Ina Garten's Maple-Roasted Carrot Salad

Look no further for the perfect fall side
57 Ratings
91% would make again
Maple-Roasted Carrot Salad
Photo: Rachel Vanni/Tasting Table

Ina Garten says this may be her favorite salad recipe ever, and we agree. Roasted carrots are tossed with maple syrup, then get added to a bed of peppery arugula, orange-soaked cranberries, creamy goat cheese and salty Marcona almonds. It’s the salad we are going to be making for the rest of fall.

This is also a great recipe to prep ahead. Once you have all the ingredients prepped, you can cook the cranberries and make the vinaigrette up to one day in advance. Then, roast the carrots and assemble the salad just before serving.

To learn more read, “How to Throw a Dinner Party like Ina Garten.”

Ina Garten's Maple-Roasted Carrot Salad

Recipe from ‘Cooking for Jeffrey,’ by Ina Garten

Yield: 4 to 6 servings

Prep Time: 25 minutes

Cook Time: 30 minutes

Total Time: 55 minutes


2 pounds carrots, preferably with leafy tops

Good olive oil

Kosher salt and freshly ground black pepper

¼ cup pure Grade A maple syrup

⅔ cup dried cranberries

⅔ cup freshly squeezed orange juice (2 oranges)

3 tablespoons sherry wine vinegar

2 garlic cloves, grated on a Microplane

6 ounces baby arugula

6 ounces goat cheese, such as Montrachet, medium-diced

⅔ cup roasted, salted Marcona almonds


1. Preheat the oven to 425 degrees.

2. Trim and scrub the carrots. If the carrots are more than 1 inch in diameter, cut them in half lengthwise. Cut the carrots in large diagonal slices 1 inch wide × 2 inches long (they will shrink when they roast) and place in a medium bowl with ¼ cup of olive oil, 1 teaspoon salt, and ½ teaspoon pepper. Toss well and transfer to two sheet pans. (If you use just one, they’ll steam instead of roasting.) Roast for 20 minutes, tossing once, until the carrots are tender.
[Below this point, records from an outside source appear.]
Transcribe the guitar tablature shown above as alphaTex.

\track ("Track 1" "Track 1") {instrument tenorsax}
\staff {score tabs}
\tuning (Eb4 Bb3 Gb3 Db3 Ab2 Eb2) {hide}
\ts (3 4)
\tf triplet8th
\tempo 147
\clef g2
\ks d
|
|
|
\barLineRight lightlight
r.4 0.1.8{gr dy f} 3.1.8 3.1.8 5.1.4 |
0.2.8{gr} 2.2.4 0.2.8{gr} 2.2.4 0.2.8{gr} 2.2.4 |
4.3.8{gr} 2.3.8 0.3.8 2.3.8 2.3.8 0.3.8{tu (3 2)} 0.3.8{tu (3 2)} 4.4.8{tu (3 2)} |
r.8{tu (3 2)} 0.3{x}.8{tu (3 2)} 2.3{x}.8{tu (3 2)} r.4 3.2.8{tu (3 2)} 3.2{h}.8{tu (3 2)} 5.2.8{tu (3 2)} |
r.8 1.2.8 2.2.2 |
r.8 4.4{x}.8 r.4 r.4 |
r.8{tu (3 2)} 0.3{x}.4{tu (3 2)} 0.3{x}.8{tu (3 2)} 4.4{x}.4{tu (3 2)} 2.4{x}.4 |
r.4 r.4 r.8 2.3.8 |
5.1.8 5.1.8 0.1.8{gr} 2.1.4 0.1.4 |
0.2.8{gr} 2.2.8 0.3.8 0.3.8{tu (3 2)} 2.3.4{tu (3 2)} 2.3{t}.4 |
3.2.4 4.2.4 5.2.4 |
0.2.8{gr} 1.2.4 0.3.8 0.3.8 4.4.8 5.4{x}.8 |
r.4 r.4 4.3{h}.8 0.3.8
Transfer all the carrots to one of the sheet pans, add the maple syrup, toss, and roast for 10 to 15 minutes, until the edges are caramelized. Watch them carefully! Toss with a metal spatula and set aside for 10 minutes.
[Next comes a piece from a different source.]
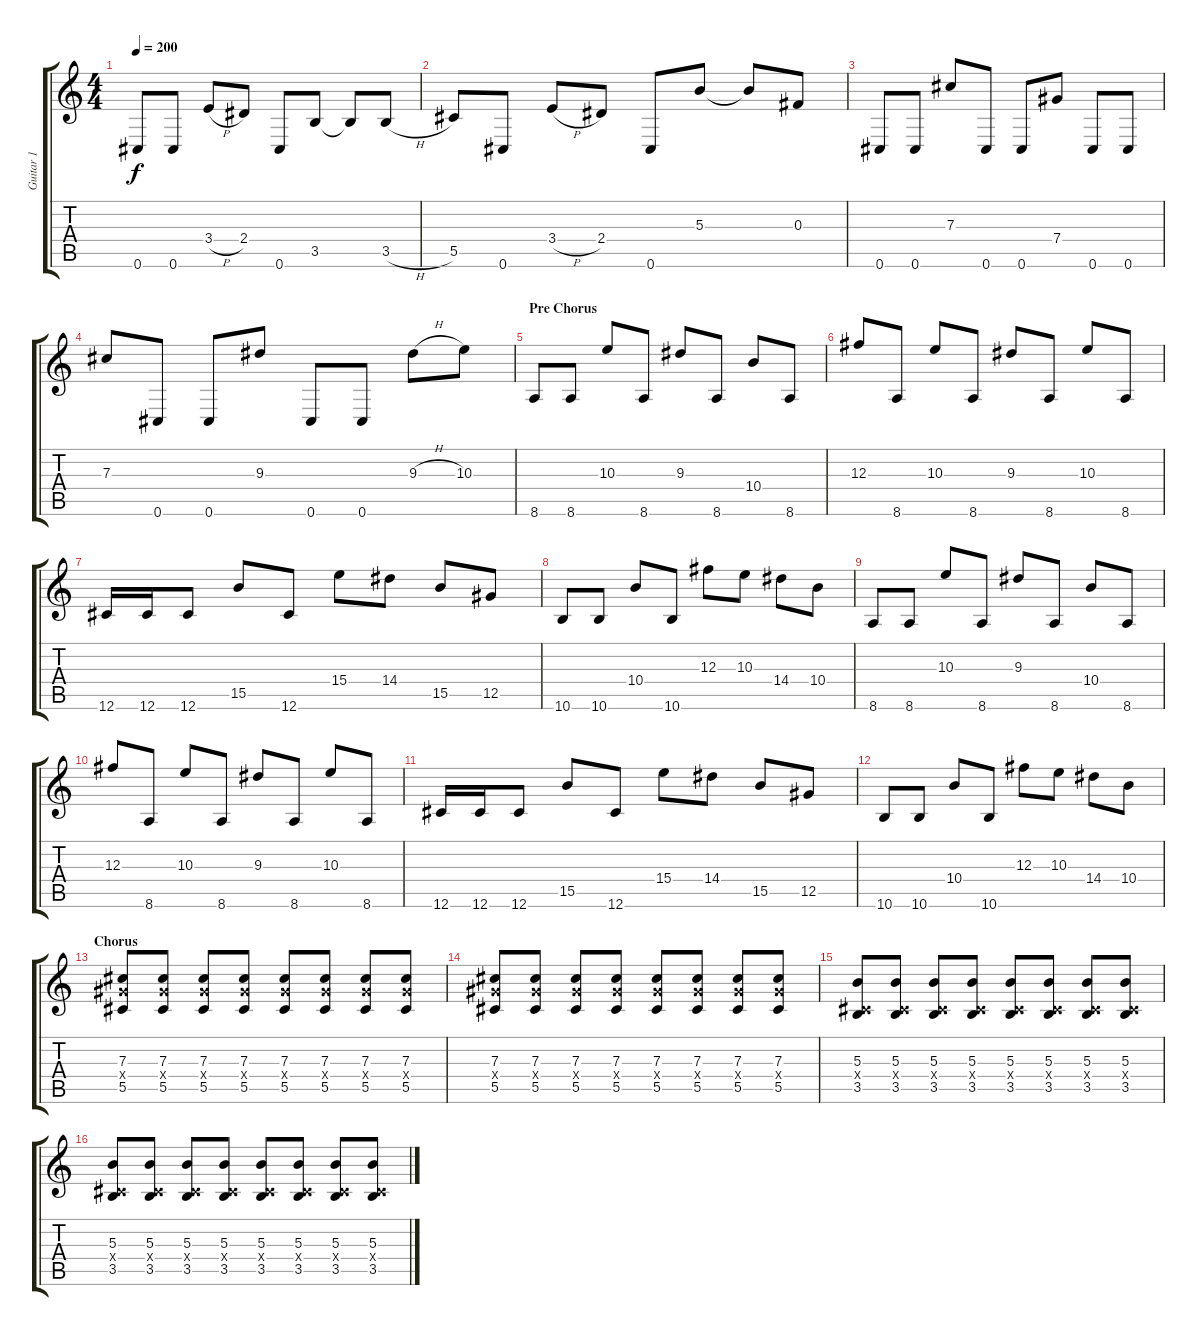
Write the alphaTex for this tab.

3. Meanwhile, combine the cranberries and orange juice in a small saucepan, bring to a simmer, then set aside for 10 minutes. In a small bowl, combine the vinegar, garlic, and ½ teaspoon salt. Whisk in 3 tablespoons of olive oil. Place the arugula in a large bowl and add the carrots, cranberries (with their liquid), goat cheese, almonds, and the vinaigrette. Toss with large spoons, sprinkle with salt, and serve at room temperature.